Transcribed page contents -
+ + + + +

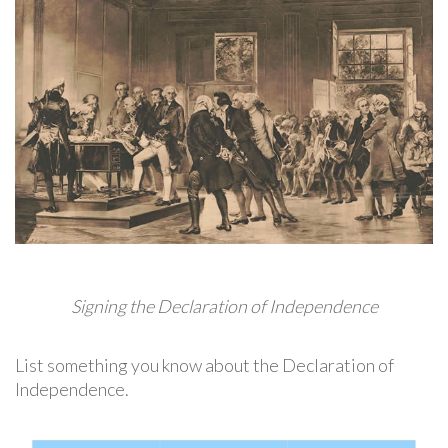
Signing the Declaration of Independence
List something you know about the Declaration of
Independence.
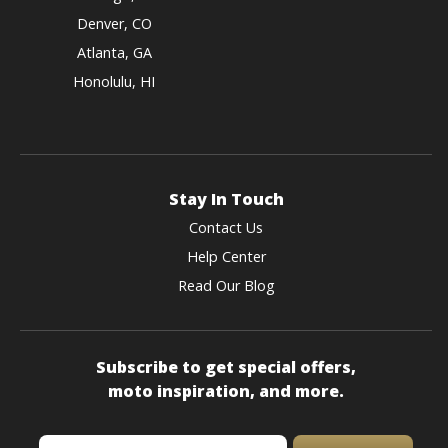
Denver, CO
Atlanta, GA
Honolulu, HI
Stay In Touch
Contact Us
Help Center
Read Our Blog
Subscribe to get special offers,
moto inspiration, and more.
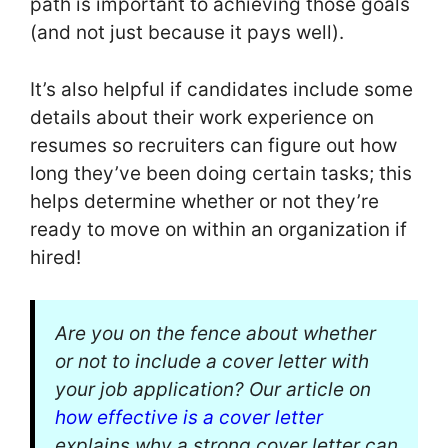
path is important to achieving those goals
(and not just because it pays well).
It’s also helpful if candidates include some
details about their work experience on
resumes so recruiters can figure out how
long they’ve been doing certain tasks; this
helps determine whether or not they’re
ready to move on within an organization if
hired!
Are you on the fence about whether
or not to include a cover letter with
your job application? Our article on
how effective is a cover letter
explains why a strong cover letter can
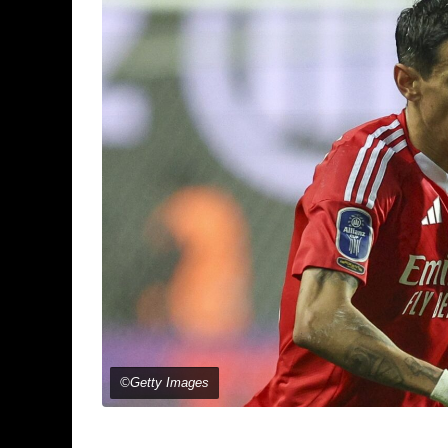
©Getty Images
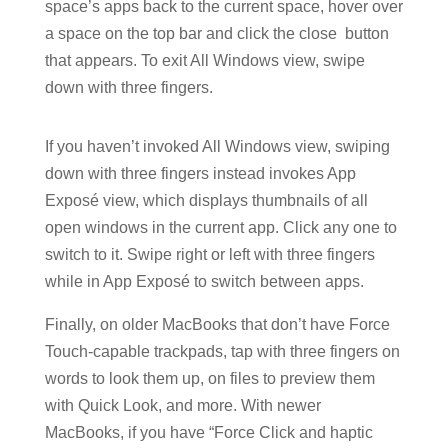
space’s apps back to the current space, hover over
a space on the top bar and click the close
button
that appears. To exit All Windows view, swipe
down with three fingers.
If you haven’t invoked All Windows view, swiping
down with three fingers instead invokes App
Exposé view, which displays thumbnails of all
open windows in the current app. Click any one to
switch to it. Swipe right or left with three fingers
while in App Exposé to switch between apps.
Finally, on older MacBooks that don’t have Force
Touch-capable trackpads, tap with three fingers on
words to look them up, on files to preview them
with Quick Look, and more. With newer
MacBooks, if you have “Force Click and haptic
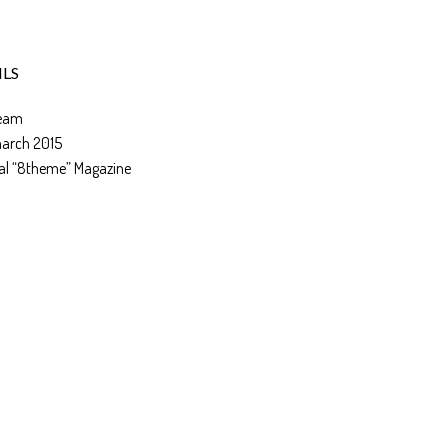
ILS
eam
march 2015
al “8theme” Magazine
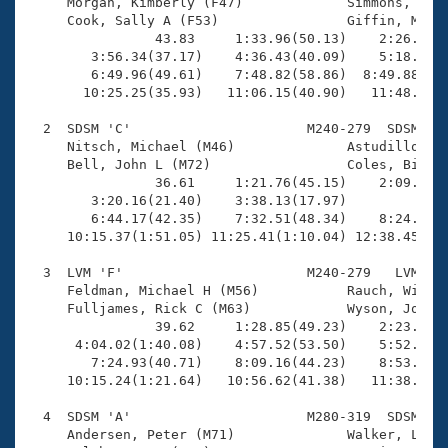
Records

     Morgan, Kimberly (F47)             Simmons, Cher
Logo Merchandise
     Cook, Sally A (F53)                Giffin, Megha
Workout Tracking
                43.83     1:33.96(50.13)    2:26.88(5
Eligibility Policy
        3:56.34(37.17)    4:36.43(40.09)    5:18.56(4
Membership Benefits
        6:49.96(49.61)    7:48.82(58.86)  8:49.88(1:0
SWIMMER Magazine
       10:25.25(35.93)   11:06.15(40.90)   11:48.43(4
Open Water Central
  2  SDSM 'C'                      M240-279  SDSM   1
     Nitsch, Michael (M46)              Astudillo, Fa
     Bell, John L (M72)                 Coles, Bill (
Club Central
                36.61     1:21.76(45.15)    2:09.76(4
        3:20.16(21.40)    3:38.13(17.97)             
Coach Central
        6:44.17(42.35)    7:32.51(48.34)    8:24.32(5
     10:15.37(1:51.05) 11:25.41(1:10.04) 12:38.45(1:1
Volunteer Central
  3  LVM 'F'                       M240-279   LVM   1
     Feldman, Michael H (M56)           Rauch, Will (
     Fulljames, Rick C (M63)            Wyson, Joseph
Adult Learn-To-Swim Central
                39.62     1:28.85(49.23)    2:23.94(5
      4:04.02(1:40.08)    4:57.52(53.50)    5:52.97(5
        7:24.93(40.71)    8:09.16(44.23)    8:53.60(4
     10:15.24(1:21.64)   10:56.62(41.38)   11:38.63(4
  4  SDSM 'A'                      M280-319  SDSM   1
     Andersen, Peter (M71)              Walker, Larry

+ + + + +

Work task -
Without the pictures, give the entries above back exactly.

Task solution -
Signing the Declaration of Independence
List something you know about the Declaration of
Independence.
Denver, CO
Atlanta, GA
Honolulu, HI
Stay In Touch
Contact Us
Help Center
Read Our Blog
Subscribe to get special offers,
moto inspiration, and more.
path is important to achieving those goals
(and not just because it pays well).
It’s also helpful if candidates include some
details about their work experience on
resumes so recruiters can figure out how
long they’ve been doing certain tasks; this
helps determine whether or not they’re
ready to move on within an organization if
hired!
Are you on the fence about whether
or not to include a cover letter with
your job application? Our article on
how effective is a cover letter
explains why a strong cover letter can
©Getty Images
space’s apps back to the current space, hover over
a space on the top bar and click the close
button
that appears. To exit All Windows view, swipe
down with three fingers.
If you haven’t invoked All Windows view, swiping
down with three fingers instead invokes App
Exposé view, which displays thumbnails of all
open windows in the current app. Click any one to
switch to it. Swipe right or left with three fingers
while in App Exposé to switch between apps.
Finally, on older MacBooks that don’t have Force
Touch-capable trackpads, tap with three fingers on
words to look them up, on files to preview them
with Quick Look, and more. With newer
MacBooks, if you have “Force Click and haptic
ILS
eam
march 2015
al “8theme” Magazine
Records

     Morgan, Kimberly (F47)             Simmons, Cher
Logo Merchandise
     Cook, Sally A (F53)                Giffin, Megha
Workout Tracking
                43.83     1:33.96(50.13)    2:26.88(5
Eligibility Policy
        3:56.34(37.17)    4:36.43(40.09)    5:18.56(4
Membership Benefits
        6:49.96(49.61)    7:48.82(58.86)  8:49.88(1:0
SWIMMER Magazine
       10:25.25(35.93)   11:06.15(40.90)   11:48.43(4
Open Water Central
  2  SDSM 'C'                      M240-279  SDSM   1
     Nitsch, Michael (M46)              Astudillo, Fa
     Bell, John L (M72)                 Coles, Bill (
Club Central
                36.61     1:21.76(45.15)    2:09.76(4
        3:20.16(21.40)    3:38.13(17.97)             
Coach Central
        6:44.17(42.35)    7:32.51(48.34)    8:24.32(5
     10:15.37(1:51.05) 11:25.41(1:10.04) 12:38.45(1:1
Volunteer Central
  3  LVM 'F'                       M240-279   LVM   1
     Feldman, Michael H (M56)           Rauch, Will (
     Fulljames, Rick C (M63)            Wyson, Joseph
Adult Learn-To-Swim Central
                39.62     1:28.85(49.23)    2:23.94(5
      4:04.02(1:40.08)    4:57.52(53.50)    5:52.97(5
        7:24.93(40.71)    8:09.16(44.23)    8:53.60(4
     10:15.24(1:21.64)   10:56.62(41.38)   11:38.63(4
  4  SDSM 'A'                      M280-319  SDSM   1
     Andersen, Peter (M71)              Walker, Larry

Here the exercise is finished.